第3話 弁解
「何やってるんですか...?」
頭から血が下がるのがわかる。もちろん下にも血液が巡らない。
「いや、えっと、その」
ひとまず落ち着いて右手をズボンから抜いた。
「ほら、その、借りたものを返してたというか、、、」
「ふふふ先輩誤魔化すの下手なんですね。」
不敵な笑みを浮かべる春田沙織。僕は手が震えていた。もちろんジャージは持ったままだ。

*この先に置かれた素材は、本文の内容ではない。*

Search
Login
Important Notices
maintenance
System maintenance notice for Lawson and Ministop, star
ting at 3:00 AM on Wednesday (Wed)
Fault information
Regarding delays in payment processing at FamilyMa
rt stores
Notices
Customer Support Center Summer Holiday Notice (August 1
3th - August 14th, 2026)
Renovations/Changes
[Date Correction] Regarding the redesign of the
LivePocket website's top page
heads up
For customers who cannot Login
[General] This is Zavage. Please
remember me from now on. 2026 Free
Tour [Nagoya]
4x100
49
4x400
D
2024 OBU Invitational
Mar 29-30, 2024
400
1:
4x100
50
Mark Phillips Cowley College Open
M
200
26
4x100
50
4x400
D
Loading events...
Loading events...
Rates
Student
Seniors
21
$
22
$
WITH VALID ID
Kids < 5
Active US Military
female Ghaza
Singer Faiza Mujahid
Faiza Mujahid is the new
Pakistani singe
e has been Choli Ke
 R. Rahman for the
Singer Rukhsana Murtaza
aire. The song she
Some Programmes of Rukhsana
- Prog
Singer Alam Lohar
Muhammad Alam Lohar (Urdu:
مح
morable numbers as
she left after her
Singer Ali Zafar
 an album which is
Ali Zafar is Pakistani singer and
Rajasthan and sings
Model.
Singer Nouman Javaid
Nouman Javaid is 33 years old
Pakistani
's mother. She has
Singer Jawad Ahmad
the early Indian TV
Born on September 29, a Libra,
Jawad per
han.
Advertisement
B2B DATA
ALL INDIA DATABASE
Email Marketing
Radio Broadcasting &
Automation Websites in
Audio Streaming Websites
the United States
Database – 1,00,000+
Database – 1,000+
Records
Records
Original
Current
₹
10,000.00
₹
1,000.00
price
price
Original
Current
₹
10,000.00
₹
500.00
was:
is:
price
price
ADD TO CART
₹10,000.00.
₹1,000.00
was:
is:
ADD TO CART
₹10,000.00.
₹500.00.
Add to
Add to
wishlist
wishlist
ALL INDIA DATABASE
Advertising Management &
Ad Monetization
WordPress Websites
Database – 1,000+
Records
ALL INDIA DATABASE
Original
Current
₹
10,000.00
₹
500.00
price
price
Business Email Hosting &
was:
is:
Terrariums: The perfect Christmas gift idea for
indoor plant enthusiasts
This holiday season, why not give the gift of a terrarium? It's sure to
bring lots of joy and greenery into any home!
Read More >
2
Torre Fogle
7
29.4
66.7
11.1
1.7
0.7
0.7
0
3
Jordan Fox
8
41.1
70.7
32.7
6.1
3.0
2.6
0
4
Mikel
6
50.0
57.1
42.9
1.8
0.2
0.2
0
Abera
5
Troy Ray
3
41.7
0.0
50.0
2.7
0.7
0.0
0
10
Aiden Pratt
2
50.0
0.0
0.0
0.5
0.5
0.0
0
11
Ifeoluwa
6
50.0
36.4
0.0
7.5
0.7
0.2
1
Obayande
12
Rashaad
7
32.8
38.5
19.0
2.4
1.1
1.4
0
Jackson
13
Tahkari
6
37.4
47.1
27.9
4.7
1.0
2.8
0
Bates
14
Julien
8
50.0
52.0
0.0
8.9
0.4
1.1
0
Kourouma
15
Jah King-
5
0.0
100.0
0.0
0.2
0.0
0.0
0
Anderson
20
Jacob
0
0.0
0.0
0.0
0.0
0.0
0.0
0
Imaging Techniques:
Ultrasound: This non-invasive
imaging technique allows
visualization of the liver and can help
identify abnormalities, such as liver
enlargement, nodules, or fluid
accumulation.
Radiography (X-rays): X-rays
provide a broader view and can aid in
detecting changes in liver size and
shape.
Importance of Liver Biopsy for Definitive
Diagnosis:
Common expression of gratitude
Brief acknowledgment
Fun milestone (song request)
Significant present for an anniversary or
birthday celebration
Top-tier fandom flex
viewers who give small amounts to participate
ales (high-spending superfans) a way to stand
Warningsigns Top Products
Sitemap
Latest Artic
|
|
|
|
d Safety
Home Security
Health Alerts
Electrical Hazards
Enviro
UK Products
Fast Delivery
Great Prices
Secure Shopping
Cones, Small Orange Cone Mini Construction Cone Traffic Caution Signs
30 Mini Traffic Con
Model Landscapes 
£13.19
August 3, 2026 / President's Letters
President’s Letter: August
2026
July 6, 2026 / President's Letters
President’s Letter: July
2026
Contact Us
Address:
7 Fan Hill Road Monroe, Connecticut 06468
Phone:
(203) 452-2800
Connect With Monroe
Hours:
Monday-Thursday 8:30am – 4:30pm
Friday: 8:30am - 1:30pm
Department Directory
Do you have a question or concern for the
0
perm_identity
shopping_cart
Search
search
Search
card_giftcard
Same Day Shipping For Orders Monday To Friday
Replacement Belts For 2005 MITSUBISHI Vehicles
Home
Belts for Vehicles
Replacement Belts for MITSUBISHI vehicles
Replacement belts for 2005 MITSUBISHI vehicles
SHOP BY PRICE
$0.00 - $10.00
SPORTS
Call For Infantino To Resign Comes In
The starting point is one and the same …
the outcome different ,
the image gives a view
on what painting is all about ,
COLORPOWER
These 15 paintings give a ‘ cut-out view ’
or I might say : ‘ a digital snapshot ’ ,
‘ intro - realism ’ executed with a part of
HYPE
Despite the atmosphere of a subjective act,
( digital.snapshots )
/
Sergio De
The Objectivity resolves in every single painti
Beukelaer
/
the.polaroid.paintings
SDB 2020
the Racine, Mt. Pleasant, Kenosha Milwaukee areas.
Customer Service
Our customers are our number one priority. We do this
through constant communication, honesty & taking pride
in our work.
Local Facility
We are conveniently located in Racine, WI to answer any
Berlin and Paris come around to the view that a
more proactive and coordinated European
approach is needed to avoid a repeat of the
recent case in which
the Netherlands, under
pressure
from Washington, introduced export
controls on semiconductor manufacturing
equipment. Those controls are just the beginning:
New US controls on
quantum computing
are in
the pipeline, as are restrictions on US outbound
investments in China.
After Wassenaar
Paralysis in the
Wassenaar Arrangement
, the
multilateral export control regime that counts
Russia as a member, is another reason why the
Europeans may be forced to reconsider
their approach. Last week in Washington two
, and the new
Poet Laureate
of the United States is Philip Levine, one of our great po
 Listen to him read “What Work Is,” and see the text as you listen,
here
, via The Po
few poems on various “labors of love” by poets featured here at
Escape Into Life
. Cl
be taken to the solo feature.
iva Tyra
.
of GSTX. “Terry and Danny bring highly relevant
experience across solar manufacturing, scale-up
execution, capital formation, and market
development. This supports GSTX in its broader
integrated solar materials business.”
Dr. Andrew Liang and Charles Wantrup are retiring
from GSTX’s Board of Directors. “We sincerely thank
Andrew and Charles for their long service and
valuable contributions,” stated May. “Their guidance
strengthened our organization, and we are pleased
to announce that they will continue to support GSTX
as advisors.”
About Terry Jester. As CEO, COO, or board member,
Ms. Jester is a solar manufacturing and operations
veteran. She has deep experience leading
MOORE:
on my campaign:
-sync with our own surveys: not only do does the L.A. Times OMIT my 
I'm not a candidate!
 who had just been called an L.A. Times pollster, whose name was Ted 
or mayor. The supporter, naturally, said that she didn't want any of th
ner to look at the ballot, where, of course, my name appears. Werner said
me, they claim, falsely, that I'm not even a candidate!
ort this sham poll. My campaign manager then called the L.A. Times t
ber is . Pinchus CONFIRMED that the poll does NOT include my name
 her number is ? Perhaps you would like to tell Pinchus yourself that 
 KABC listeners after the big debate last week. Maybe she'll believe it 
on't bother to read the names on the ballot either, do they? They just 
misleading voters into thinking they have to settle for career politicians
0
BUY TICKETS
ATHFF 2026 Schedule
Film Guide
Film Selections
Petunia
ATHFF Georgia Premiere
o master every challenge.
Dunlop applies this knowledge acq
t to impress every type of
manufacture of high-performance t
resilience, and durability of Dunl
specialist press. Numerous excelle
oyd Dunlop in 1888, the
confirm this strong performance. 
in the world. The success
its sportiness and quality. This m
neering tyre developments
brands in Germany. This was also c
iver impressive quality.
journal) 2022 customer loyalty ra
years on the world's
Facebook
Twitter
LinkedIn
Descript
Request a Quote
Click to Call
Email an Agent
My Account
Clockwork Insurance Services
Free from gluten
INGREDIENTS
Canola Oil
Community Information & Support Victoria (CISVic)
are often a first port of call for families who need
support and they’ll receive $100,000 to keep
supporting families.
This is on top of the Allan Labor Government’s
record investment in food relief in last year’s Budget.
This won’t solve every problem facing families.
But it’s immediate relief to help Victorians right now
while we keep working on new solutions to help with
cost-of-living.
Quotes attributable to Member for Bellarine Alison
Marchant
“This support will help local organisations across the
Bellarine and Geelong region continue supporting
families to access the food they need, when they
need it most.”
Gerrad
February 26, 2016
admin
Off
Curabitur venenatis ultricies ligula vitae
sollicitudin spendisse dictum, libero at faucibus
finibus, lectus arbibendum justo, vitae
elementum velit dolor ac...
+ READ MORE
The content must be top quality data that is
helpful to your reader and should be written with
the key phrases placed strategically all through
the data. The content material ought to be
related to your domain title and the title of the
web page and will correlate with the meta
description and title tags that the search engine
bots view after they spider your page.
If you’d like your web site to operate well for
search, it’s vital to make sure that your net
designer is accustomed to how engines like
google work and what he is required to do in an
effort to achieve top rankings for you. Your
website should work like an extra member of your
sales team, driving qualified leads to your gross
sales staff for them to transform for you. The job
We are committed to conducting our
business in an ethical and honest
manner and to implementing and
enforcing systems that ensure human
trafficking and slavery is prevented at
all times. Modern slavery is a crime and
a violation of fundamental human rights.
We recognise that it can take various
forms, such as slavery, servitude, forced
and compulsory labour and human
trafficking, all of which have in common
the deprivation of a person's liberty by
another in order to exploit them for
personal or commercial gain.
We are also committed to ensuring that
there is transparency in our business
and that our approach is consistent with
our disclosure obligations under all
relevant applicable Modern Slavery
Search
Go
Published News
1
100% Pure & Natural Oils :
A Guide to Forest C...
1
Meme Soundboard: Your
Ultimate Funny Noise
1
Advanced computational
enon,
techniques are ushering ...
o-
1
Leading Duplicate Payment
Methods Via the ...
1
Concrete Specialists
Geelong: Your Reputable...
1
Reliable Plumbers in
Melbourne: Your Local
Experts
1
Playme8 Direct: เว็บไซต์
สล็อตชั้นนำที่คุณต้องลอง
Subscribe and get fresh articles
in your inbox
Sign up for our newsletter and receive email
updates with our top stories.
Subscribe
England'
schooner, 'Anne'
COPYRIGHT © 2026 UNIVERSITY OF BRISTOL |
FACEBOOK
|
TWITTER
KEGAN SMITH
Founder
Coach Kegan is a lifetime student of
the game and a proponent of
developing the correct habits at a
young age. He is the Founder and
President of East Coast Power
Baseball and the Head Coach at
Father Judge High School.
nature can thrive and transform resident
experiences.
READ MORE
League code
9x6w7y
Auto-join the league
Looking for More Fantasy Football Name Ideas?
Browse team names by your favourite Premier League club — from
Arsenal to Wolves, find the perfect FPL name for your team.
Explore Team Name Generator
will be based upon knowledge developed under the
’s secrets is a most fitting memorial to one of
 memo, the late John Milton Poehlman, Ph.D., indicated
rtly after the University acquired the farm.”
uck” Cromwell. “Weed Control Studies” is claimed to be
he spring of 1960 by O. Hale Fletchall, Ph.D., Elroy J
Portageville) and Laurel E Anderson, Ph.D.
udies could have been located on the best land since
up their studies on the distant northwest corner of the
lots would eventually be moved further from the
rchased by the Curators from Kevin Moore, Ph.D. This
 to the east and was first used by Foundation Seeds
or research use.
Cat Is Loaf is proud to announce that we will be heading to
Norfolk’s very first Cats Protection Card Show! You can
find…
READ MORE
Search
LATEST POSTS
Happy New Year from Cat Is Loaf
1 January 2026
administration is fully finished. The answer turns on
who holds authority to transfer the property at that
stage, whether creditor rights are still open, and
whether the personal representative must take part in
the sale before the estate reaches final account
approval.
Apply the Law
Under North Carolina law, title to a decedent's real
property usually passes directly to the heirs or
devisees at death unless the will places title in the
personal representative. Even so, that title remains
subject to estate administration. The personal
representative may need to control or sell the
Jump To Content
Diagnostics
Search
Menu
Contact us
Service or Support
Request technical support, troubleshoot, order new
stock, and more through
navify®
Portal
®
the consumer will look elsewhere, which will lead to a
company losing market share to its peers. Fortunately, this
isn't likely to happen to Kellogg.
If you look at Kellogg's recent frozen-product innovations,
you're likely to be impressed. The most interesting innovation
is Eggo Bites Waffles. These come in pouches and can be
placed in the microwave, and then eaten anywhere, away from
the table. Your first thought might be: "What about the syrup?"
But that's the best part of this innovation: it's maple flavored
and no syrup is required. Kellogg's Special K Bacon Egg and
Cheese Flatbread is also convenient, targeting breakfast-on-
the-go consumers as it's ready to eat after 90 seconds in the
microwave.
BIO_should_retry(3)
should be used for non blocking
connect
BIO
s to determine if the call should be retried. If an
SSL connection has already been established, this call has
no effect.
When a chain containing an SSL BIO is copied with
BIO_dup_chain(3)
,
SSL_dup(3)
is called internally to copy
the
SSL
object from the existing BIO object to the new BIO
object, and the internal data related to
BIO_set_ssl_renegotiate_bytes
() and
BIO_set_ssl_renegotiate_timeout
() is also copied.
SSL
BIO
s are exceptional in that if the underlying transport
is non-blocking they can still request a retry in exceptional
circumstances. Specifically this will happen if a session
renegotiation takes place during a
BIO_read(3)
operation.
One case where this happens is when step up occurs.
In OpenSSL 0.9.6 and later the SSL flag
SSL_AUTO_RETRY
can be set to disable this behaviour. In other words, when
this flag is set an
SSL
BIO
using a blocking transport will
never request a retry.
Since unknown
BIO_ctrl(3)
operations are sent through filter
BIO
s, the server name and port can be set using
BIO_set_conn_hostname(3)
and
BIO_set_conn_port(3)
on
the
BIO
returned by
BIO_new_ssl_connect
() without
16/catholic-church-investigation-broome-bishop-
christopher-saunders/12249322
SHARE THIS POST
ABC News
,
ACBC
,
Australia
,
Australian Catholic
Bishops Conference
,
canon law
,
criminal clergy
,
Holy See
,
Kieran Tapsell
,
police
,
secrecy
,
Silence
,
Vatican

「最初から見てましたよ?そんなにロッカーを開け閉する大きな音がしてたら、遠くからでも聞こえましたよ。」
ニヒル笑いの表情は僕の思考の邪魔をした。
「1年生の教室は棟も違う。そこまで聞こえるはずがない。」
「たまたま近くを通っただけですよ。話を逸らさないでください。今、先輩は誰かのジャージを持っていて、さっきズボンに手を入れてましたね。しかもそんなところに。一体、何しようとしてたんですか?」
「待て、降参だ。要件を聞かせてくれ。」
「もうですか?もっと先輩の焦ってるとこ、見たかったんだけどなあ。まあいいですよ。」
沙織はゆっくりと口を開いた。まるで、獲物を捕らえる前の猫のようだ。
「ふふっ別に脅したりなんかしませんよ。でも、ただ口外しないってのもおもしろくないですよね。」
こっちはそんな余裕ないんだが。
「んーそうだな。さっきやろうとしてたことの続きをしてください。そうしたらきっと明日には大問題ですね。先輩が明日どう切り抜けるか見てみたいです。一応、アリバイ工作は私も手伝いますが、1番怪しいのはもちろん先輩です。」
なんとか助かったか。いやそんなことない。この状況から助かるわけがない。
まずいが従うしかない。
時計の針は15時30分を指している。